# End-to-end Lung Cancer Detection

Steps to putting all models/datasets we worked on together:

1. **Generate nodule candidates**. This is step 3 in the overall project. Three tasks go into this step:
    - **Segmentation** — The segmentation model from chapter 13 will predict if a given pixel is of interest: if we suspect it is part of a nodule. This will be done per 2D slice, and every 2D result will be stacked to form a 3D array of voxels containing nodule candidate predictions.
    - **Grouping** — We will group the voxels into nodule candidates by applying a threshold to the predictions, and then grouping connected regions of flagged voxels.
    - **Constructing sample tuples** — Each identified nodule candidate will be used to construct a sample tuple for classification. In particular, we need to produce the coordinates (index, row, column) of that nodule’s center.
2. **Classify nodules and malignancy**. We’ll take the nodule candidates we just produced and pass them to the candidate classification, and then perform malignancy detection on the candidates flagged as nodules:
    - **Nodule classification** — Each nodule candidate from segmentation and grouping will be classified as either nodule or non-nodule. Doing so will allow us to screen out the many normal anatomical structures flagged by our segmentation process.
    - **ROC/AUC metrics** — Before we can start our last classification step, we’ll define some new metrics for examining the performance of classification models, as well as establish a baseline metric against which to compare our malignancy classifiers.
    - **Fine-tuning the malignancy model** — Once our new metrics are in place, we will define a model specifically for classifying benign and malignant nodules, train it, and see how it performs. We will do the training by fine-tuning: a process that cuts out some of the weights of an existing model and replaces them with fresh values that we then adapt to our new task.
3. **End-to-end detection**. Finally, we will put all of this together to get to the finish line, combining the components into an end-to-end solution that can look at a CT and answer the question “Are there malignant nodules present in the lungs?”
    - **IRC** — We will segment our CT to get nodule candidate samples to classify.
    - **Determine the nodules** — We will perform nodule classification on the candidate to determine whether it should be fed into the malignancy classifier.
    - **Determine malignancy** — We will perform malignancy classification on the nodules that pass through the nodule classifier to determine whether the patient has cancer.

## Warning: The leak

For each of the segmentation and classification models, we took care of splitting the data into a training set and an independent validation set by taking every tenth example for validation and the remainder for training.
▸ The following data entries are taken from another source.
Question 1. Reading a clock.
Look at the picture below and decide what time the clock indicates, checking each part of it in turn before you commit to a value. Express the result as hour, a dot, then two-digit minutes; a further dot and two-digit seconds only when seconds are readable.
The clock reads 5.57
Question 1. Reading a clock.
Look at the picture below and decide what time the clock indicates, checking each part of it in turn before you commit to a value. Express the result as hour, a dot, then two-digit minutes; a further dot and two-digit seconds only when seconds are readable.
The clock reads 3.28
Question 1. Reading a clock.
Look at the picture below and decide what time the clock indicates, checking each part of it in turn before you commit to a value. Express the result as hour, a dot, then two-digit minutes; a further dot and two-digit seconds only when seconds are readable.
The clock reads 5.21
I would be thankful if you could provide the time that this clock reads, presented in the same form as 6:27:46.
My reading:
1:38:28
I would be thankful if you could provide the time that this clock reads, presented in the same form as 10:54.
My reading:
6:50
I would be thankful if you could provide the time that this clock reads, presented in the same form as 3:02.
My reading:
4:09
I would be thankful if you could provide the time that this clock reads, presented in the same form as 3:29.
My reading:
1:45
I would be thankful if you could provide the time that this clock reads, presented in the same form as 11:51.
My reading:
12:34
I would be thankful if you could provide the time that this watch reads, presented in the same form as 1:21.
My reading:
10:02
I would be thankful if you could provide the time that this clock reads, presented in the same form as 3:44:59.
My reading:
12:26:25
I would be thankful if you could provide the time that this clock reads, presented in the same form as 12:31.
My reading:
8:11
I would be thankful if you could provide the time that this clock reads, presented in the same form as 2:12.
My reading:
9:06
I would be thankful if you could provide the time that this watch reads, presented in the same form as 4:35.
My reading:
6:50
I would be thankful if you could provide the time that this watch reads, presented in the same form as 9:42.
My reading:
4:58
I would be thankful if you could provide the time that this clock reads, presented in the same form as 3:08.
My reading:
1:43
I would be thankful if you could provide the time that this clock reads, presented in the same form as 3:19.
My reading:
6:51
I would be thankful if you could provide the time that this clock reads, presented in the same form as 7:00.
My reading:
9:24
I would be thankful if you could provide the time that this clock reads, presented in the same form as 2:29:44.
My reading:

However, the split for the classification model was done on the list of nodules, and the split for the segmentation model was done on the list of CT scans. This means we likely have nodules from the segmentation validation set in the training set of the classification model and vice versa.

<span style="color:red">**This is called a leak, and it would invalidate our validation.**</span>

To rectify this potential data leak, we need to rework the classification dataset to also work at the CT scan level, just as we did for the segmentation dataset.

> **Takeaway**: Keep an eye on the end-to-end process when defining the validation set. Probably the easiest way to do this (and the way it is done for most important datasets) is to make the validation split as explicit as possible—for example, by having two separate directories for training and validation—and then stick to this split for your entire project.